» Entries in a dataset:
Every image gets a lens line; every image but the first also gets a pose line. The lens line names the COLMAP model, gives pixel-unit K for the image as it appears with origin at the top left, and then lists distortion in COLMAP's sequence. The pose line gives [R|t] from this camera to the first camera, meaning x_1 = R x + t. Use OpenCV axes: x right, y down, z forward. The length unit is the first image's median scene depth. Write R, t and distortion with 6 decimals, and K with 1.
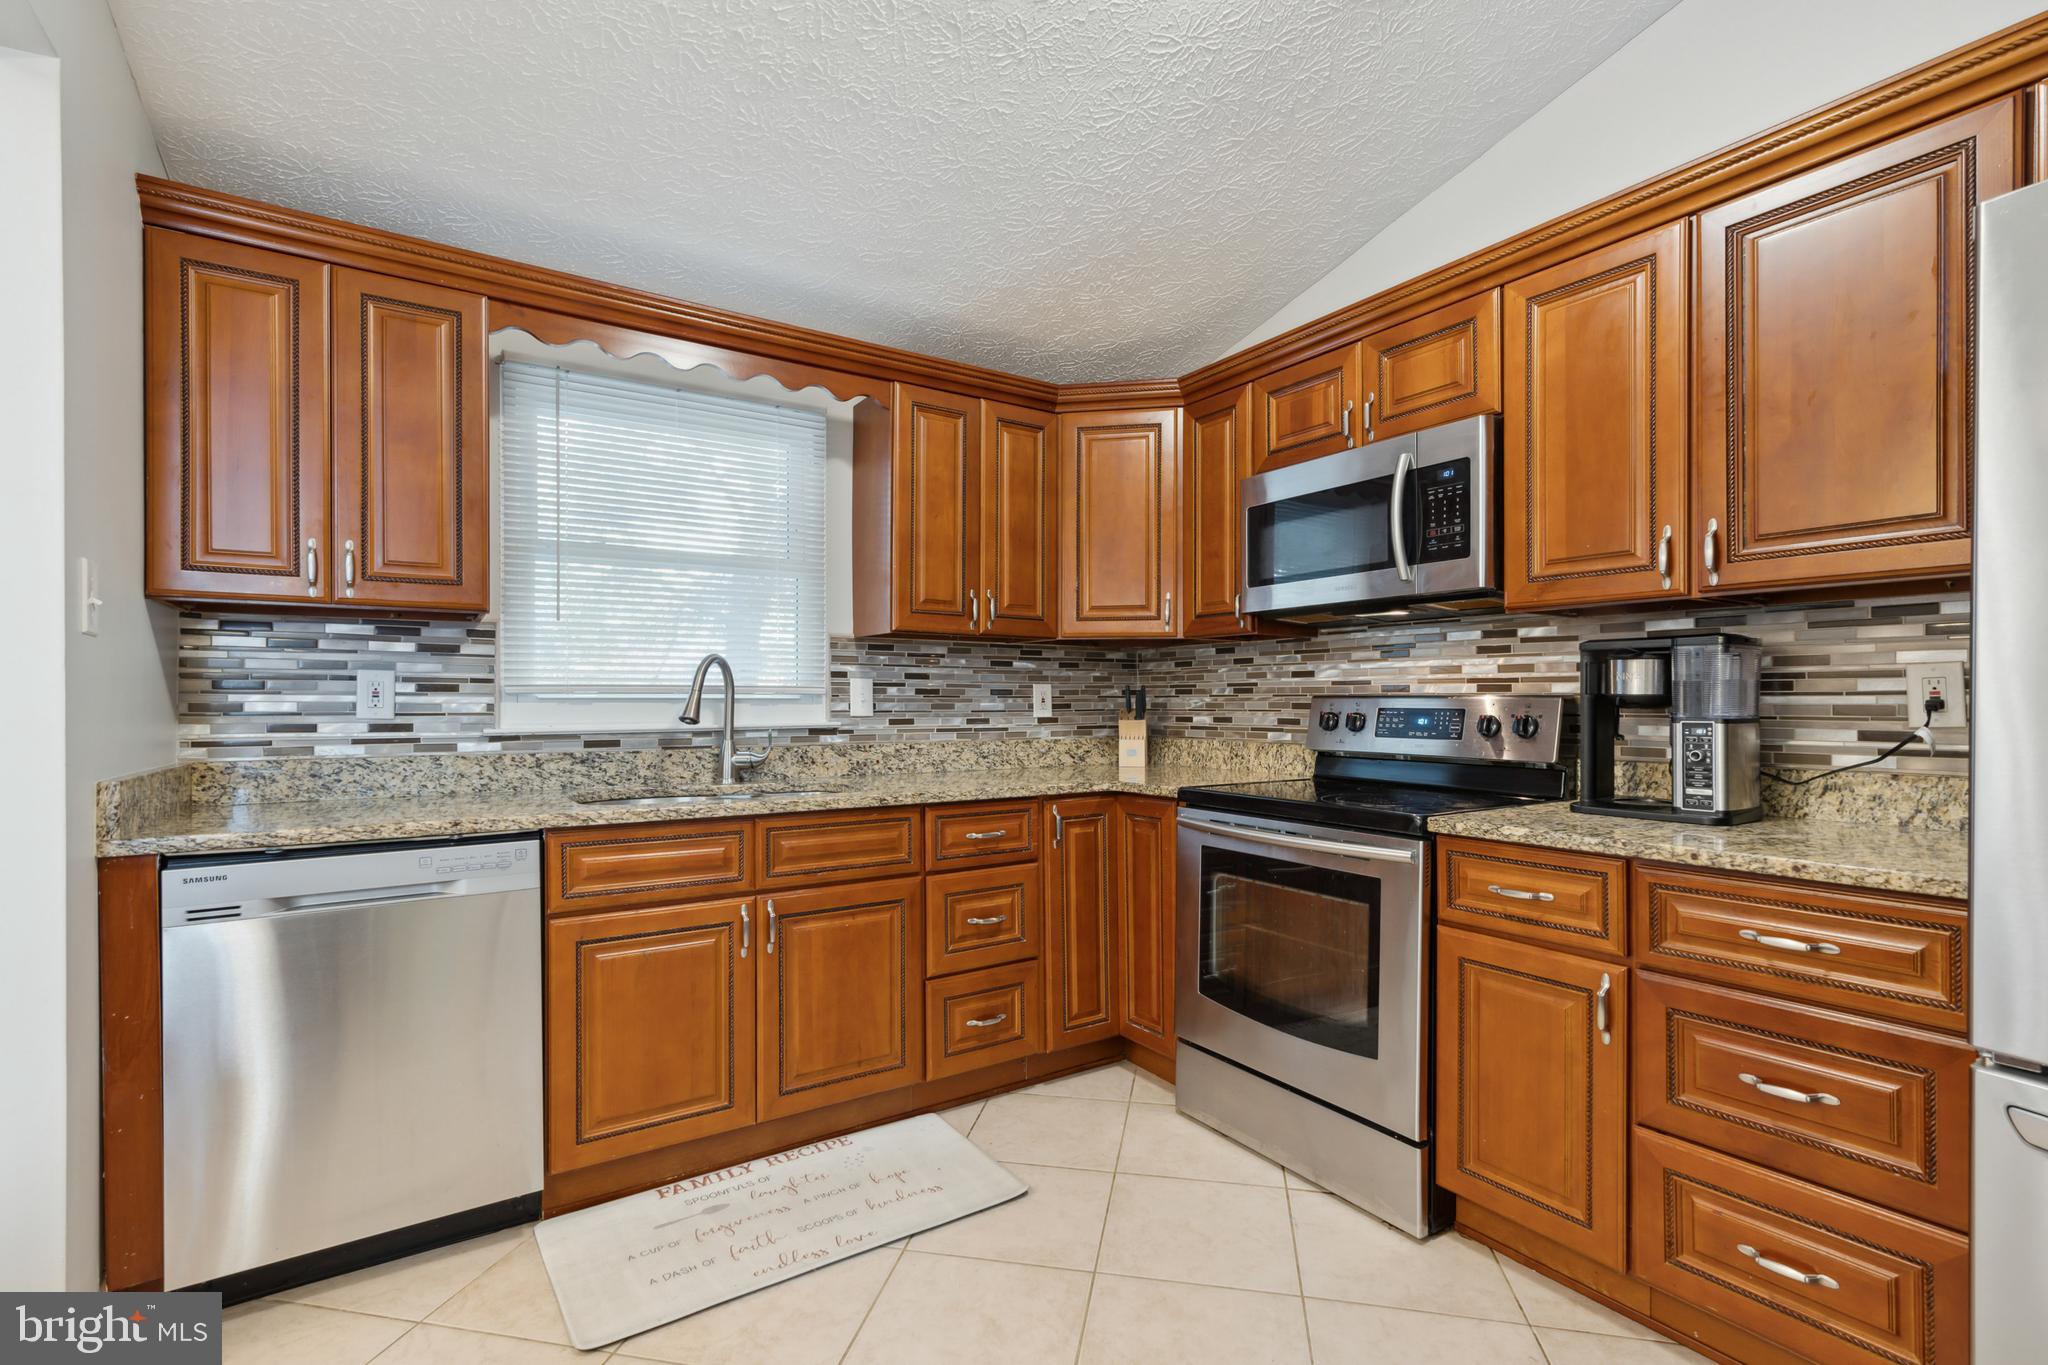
lens RADIAL K [[934.9, 0, 1019.9], [0, 934.9, 708.3], [0, 0, 1]] dist [0.000479, 0.000748]
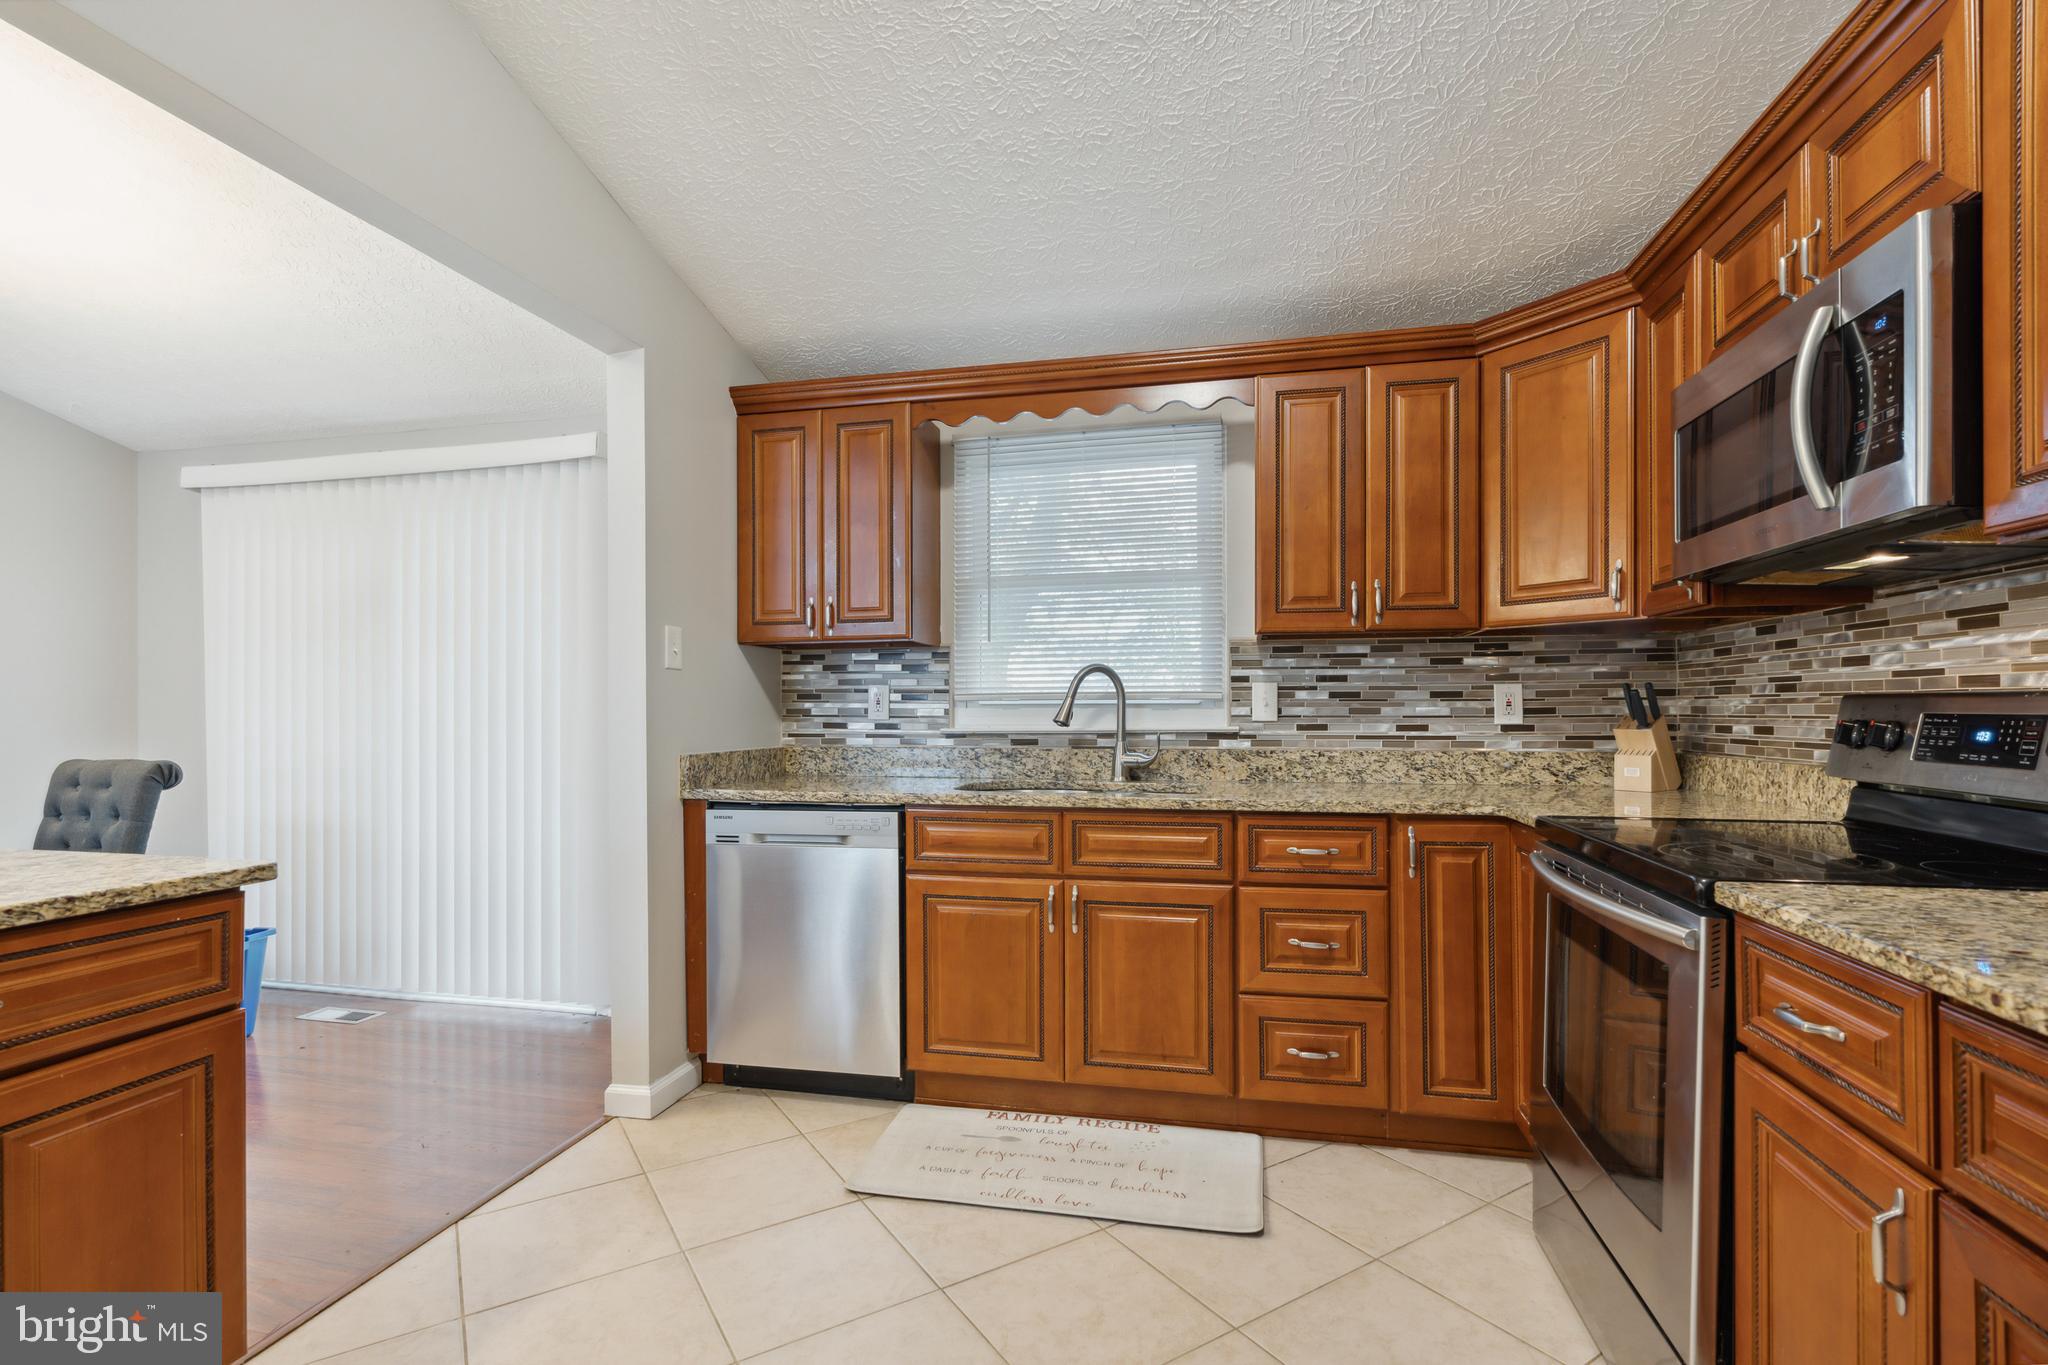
lens RADIAL K [[949.2, 0, 1018.1], [0, 949.2, 718.6], [0, 0, 1]] dist [-0.004203, 0.000410]
pose [[0.692946, 0.005497, -0.720968, 0.419628], [-0.001964, 0.999982, 0.005736, 0.000706], [0.720987, -0.002559, 0.692944, 0.144574]]
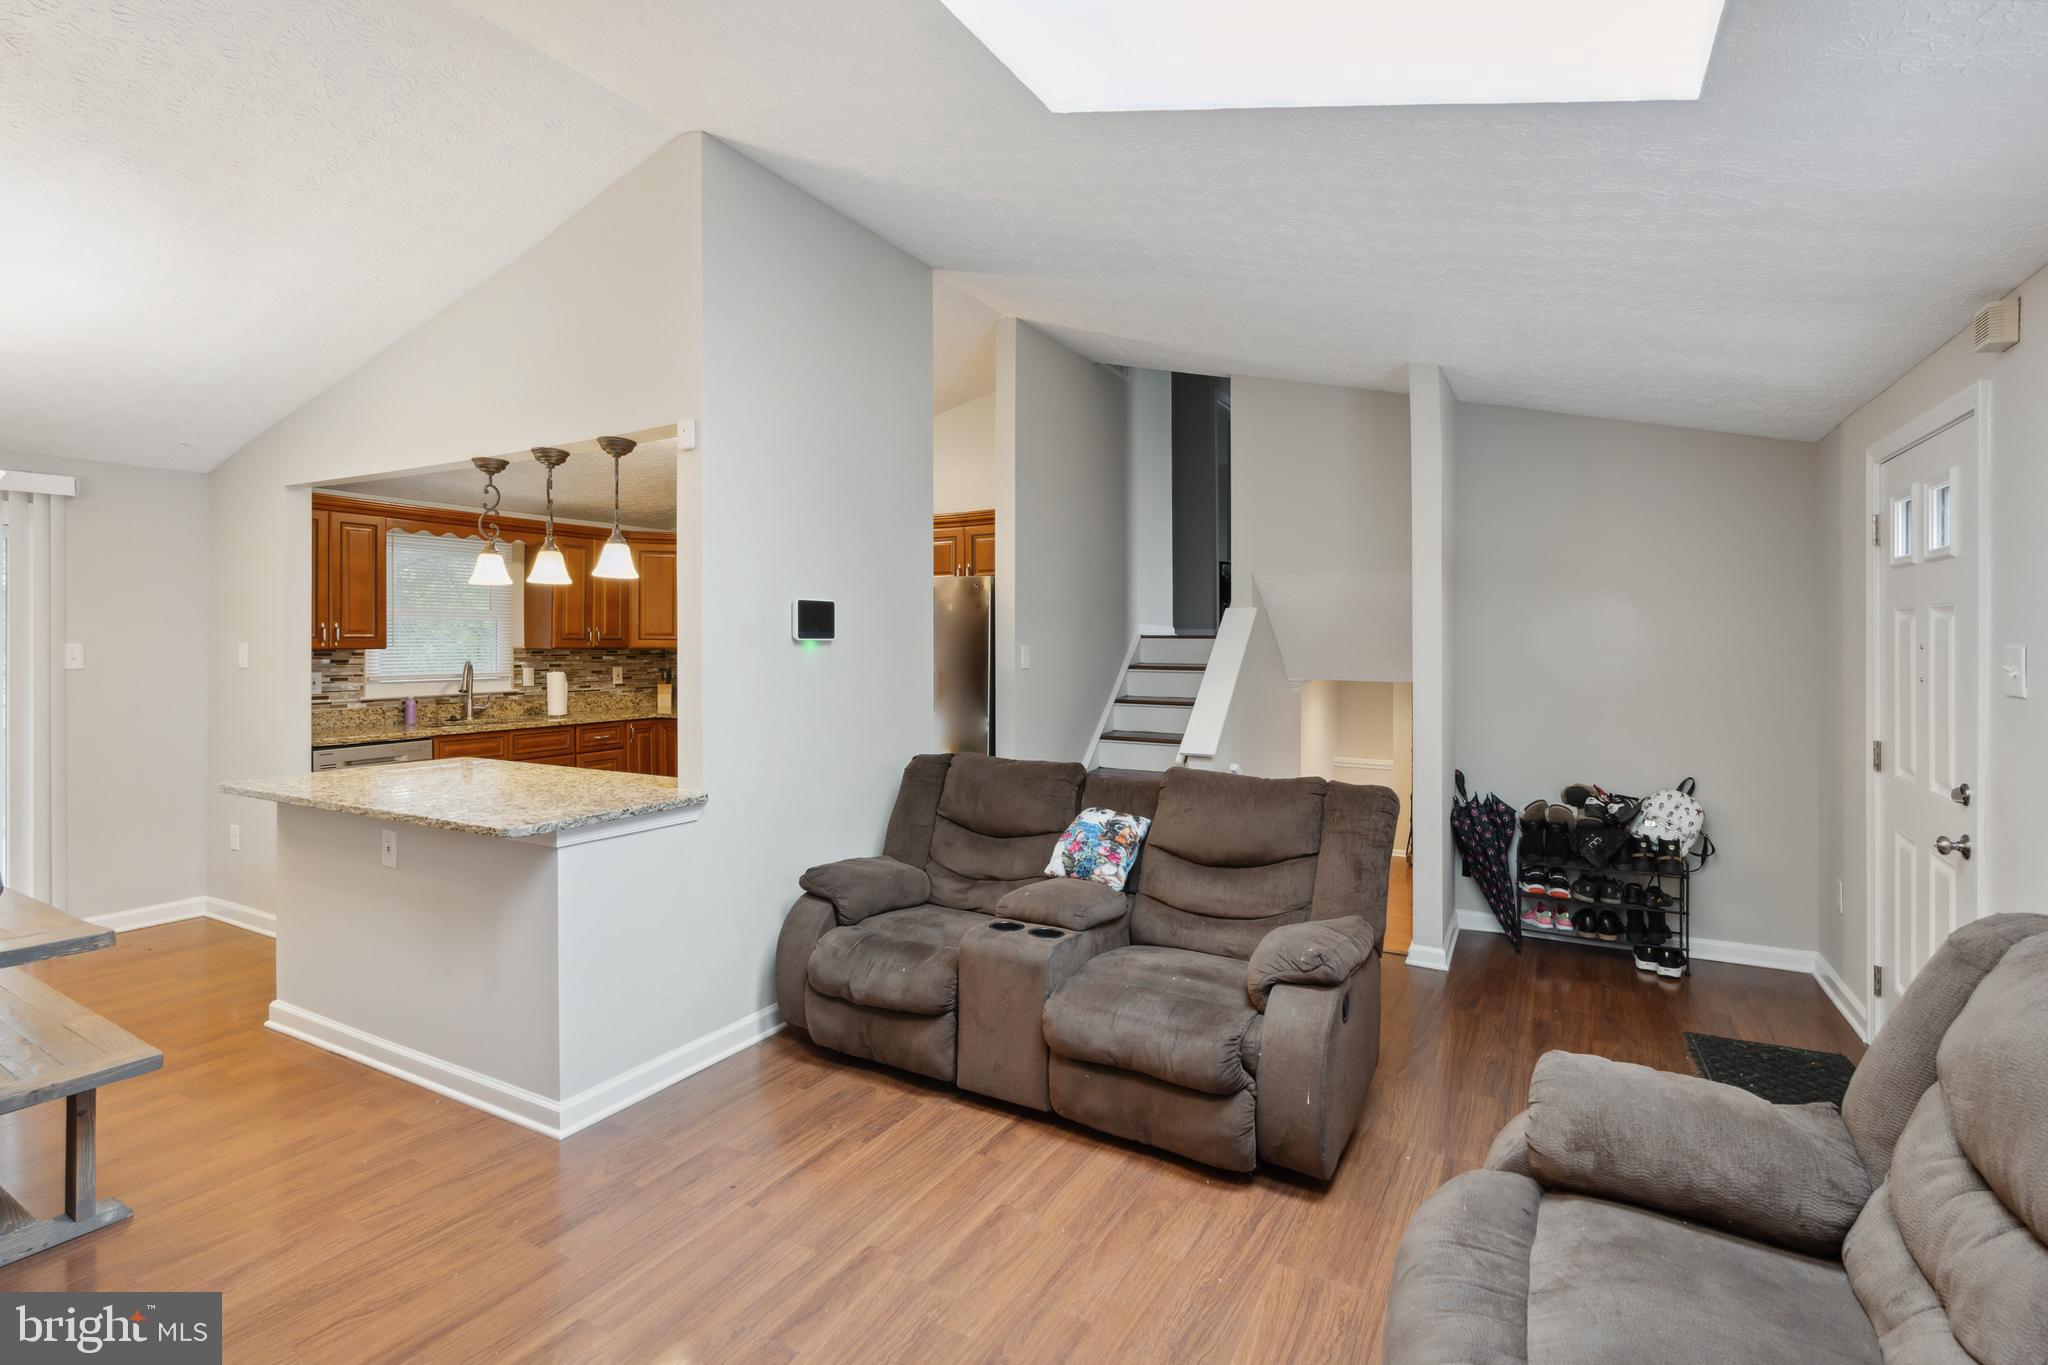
lens RADIAL K [[972.9, 0, 998.0], [0, 972.9, 645.5], [0, 0, 1]] dist [-0.001546, 0.000064]
pose [[0.892796, 0.000503, 0.450461, -0.241283], [0.000671, 0.999997, -0.002446, -0.086123], [-0.450460, 0.002487, 0.892793, -1.586409]]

» What to work on:
Rewrite all of the entries, changing every "lens line" to "intrinsics line" and keeping everything else the same. Omit the pictures from the output.

» Written answer:
Every image gets a intrinsics line; every image but the first also gets a pose line. The intrinsics line names the COLMAP model, gives pixel-unit K for the image as it appears with origin at the top left, and then lists distortion in COLMAP's sequence. The pose line gives [R|t] from this camera to the first camera, meaning x_1 = R x + t. Use OpenCV axes: x right, y down, z forward. The length unit is the first image's median scene depth. Write R, t and distortion with 6 decimals, and K with 1.
lens RADIAL K [[934.9, 0, 1019.9], [0, 934.9, 708.3], [0, 0, 1]] dist [0.000479, 0.000748]
lens RADIAL K [[949.2, 0, 1018.1], [0, 949.2, 718.6], [0, 0, 1]] dist [-0.004203, 0.000410]
pose [[0.692946, 0.005497, -0.720968, 0.419628], [-0.001964, 0.999982, 0.005736, 0.000706], [0.720987, -0.002559, 0.692944, 0.144574]]
lens RADIAL K [[972.9, 0, 998.0], [0, 972.9, 645.5], [0, 0, 1]] dist [-0.001546, 0.000064]
pose [[0.892796, 0.000503, 0.450461, -0.241283], [0.000671, 0.999997, -0.002446, -0.086123], [-0.450460, 0.002487, 0.892793, -1.586409]]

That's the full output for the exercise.